Rehab? That's the only thing he has to offer me. I groan as I agree to go, but I'm not happy about it. Caleb leaves shortly after and I am alone with my thoughts yet again. I page through the brochure which was cheery little staged images of people smiling and phrases like "Recovery IS possible!".
I do read the information given though which says that Dauntless is a rehab center for men and women with substance abuse issues and mental health diagnoses, including eating disorders and PTSD. Dauntless specializes in "dual-diagnosis" treatment in the desert of Sunny Arizona.
Arizona seems like an odd choice given that we live in Chicago, but I don't have much say in it anyway. Besides, maybe I'll get a tan or something.
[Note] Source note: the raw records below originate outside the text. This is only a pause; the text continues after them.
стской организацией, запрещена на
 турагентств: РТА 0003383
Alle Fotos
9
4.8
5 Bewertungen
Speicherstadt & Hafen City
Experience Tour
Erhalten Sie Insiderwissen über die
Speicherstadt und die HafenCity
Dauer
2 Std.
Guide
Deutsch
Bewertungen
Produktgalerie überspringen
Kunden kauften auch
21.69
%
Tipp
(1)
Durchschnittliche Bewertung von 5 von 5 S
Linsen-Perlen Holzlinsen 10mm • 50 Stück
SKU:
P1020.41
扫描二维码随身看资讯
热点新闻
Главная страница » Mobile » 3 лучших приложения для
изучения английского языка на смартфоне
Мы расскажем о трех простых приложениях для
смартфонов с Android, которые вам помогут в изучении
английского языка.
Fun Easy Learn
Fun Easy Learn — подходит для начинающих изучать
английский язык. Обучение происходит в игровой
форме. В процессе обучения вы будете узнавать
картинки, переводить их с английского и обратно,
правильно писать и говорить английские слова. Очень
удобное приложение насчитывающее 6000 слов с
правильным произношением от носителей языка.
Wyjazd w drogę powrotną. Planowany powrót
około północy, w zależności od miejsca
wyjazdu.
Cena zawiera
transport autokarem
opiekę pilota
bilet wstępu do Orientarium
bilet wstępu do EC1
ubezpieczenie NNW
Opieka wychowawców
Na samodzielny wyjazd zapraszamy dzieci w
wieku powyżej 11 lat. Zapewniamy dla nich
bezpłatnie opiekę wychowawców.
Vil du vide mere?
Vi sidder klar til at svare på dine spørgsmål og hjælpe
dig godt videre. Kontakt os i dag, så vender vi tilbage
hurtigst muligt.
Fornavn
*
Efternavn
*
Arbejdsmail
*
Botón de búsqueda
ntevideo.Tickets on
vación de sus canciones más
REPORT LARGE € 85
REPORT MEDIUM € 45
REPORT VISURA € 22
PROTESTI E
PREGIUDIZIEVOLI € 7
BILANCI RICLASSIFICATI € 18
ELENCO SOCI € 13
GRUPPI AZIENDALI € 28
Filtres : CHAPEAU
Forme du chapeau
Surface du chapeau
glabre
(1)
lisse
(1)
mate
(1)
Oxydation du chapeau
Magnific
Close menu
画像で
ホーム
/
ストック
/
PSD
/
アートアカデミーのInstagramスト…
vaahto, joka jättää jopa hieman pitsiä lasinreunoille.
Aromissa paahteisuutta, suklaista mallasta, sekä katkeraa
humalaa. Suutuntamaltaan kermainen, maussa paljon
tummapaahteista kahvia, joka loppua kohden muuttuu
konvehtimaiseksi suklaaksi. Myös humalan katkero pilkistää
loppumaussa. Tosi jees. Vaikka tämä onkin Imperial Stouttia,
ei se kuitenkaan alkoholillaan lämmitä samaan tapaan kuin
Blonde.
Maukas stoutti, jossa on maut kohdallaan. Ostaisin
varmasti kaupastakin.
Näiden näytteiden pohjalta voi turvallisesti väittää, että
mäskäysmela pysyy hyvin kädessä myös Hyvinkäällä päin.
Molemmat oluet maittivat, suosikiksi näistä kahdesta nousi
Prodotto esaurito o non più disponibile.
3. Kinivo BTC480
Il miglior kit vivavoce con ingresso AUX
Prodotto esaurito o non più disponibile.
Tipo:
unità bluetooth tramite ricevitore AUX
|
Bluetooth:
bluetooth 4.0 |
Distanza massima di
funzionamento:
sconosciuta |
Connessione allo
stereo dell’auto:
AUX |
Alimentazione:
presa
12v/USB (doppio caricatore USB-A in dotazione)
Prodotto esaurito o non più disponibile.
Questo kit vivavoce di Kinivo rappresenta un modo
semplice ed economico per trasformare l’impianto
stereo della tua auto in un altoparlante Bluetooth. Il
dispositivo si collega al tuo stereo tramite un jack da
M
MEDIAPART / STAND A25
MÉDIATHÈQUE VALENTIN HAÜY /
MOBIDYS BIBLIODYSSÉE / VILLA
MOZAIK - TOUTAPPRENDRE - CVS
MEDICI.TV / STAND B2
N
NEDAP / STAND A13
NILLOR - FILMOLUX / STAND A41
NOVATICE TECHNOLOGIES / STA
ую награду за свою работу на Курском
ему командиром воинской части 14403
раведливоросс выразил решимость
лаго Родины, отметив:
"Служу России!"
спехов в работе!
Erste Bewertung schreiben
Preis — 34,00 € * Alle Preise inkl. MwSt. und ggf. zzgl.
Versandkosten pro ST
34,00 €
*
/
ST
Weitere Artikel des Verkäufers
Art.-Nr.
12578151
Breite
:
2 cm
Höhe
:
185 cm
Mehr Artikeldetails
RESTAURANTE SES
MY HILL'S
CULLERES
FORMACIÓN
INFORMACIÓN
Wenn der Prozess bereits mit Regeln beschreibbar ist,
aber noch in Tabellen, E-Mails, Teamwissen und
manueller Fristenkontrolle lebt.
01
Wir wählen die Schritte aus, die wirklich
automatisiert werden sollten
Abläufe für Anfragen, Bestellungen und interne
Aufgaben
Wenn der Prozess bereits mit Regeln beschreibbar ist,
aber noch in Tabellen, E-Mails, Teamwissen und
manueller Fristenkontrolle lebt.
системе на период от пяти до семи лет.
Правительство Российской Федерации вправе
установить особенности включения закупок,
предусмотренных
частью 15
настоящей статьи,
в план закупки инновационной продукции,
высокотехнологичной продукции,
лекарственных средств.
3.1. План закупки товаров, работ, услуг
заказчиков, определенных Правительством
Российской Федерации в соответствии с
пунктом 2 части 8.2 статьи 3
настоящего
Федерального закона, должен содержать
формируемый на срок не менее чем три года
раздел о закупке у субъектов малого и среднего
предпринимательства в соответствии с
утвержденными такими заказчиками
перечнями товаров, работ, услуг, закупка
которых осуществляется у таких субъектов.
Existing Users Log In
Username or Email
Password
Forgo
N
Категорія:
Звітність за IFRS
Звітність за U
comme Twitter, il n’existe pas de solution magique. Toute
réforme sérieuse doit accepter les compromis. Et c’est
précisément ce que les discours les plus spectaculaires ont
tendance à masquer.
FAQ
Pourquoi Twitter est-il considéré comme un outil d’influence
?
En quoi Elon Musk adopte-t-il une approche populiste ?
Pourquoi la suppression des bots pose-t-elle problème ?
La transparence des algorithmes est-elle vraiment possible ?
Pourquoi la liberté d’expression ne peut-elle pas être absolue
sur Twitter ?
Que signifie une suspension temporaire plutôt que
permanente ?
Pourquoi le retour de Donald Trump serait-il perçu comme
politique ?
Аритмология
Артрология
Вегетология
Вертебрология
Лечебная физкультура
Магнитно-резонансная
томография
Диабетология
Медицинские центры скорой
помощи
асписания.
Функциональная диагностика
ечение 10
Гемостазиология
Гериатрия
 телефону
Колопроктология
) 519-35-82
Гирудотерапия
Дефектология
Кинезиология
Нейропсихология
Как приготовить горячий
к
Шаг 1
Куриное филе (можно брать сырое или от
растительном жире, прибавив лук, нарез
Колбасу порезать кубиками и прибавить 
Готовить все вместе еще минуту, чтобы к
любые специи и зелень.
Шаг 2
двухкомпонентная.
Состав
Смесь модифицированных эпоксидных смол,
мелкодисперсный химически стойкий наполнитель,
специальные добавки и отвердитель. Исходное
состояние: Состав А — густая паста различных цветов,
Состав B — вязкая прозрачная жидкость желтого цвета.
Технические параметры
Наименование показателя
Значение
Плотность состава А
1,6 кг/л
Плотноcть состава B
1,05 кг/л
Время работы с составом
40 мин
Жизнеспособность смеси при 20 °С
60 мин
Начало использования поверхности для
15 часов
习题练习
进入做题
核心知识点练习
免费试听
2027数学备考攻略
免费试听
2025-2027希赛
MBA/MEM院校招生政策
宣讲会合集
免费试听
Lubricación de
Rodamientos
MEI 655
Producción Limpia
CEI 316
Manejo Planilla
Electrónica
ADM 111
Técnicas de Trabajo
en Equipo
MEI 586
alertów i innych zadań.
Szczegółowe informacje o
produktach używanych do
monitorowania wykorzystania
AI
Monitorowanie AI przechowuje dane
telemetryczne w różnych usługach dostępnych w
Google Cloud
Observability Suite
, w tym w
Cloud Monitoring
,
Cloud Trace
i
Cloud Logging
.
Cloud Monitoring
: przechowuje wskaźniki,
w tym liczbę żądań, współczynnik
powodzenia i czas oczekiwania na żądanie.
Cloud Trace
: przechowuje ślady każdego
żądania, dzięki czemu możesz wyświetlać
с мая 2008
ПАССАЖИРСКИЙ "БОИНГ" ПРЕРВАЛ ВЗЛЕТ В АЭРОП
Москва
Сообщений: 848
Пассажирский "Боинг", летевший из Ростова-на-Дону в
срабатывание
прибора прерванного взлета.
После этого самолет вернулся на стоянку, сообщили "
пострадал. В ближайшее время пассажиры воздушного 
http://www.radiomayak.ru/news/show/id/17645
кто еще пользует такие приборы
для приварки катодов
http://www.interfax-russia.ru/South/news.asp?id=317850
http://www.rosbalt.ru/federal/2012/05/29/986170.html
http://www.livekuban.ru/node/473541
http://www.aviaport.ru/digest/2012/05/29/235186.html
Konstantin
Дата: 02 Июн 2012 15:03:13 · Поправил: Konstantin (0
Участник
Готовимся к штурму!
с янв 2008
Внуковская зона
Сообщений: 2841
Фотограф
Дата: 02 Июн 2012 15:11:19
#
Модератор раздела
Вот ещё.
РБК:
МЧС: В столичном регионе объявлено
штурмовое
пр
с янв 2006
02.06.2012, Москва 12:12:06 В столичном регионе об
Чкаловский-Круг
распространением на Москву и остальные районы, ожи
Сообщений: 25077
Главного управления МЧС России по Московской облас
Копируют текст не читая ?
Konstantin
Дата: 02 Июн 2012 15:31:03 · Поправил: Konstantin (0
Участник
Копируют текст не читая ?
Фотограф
I do wonder how I'm getting there until a nurse returns with my discharge instructions and I receive an email with an electronic plane ticket from Chicago O'Hare Airport to Phoenix Sky Harbor International Airport which boards in three hours.
I'm given a bag packed by Caleb with the clothes and other essential items I'll need while I'm there then take a taxi from the hospital to the airport. I dig through the bag until I find some cash to pay the taxi driver and find security.
I walk through security and find the gate for my flight. I have some time before my flight takes off, so I decide to wander through the airport and find something to eat. I come across several bars where I'm tempted to grab a drink. I'm desperate to find something to help steady the nerves I have, but I decide against it since I don't want to deal with whatever the consequences are later at Dauntless.
Once I've eaten and feel that uncomfortable feeling of fullness after a binge, I find an empty bathroom and purge everything. I feel calm and in control afterwards which makes it all worth it.
I walk back towards the gate where the flight is boarding. I've never liked flying much. It always scared me growing up and not being in control is terrifying to me. All of my worries fade after I take in the sight of my seatmate though.
He's a handsome young man with the most gorgeous blue eyes I've ever seen. I accidentally trip on the way to my seat, embarrassed by my clumsiness yet he only grins and stares back at me.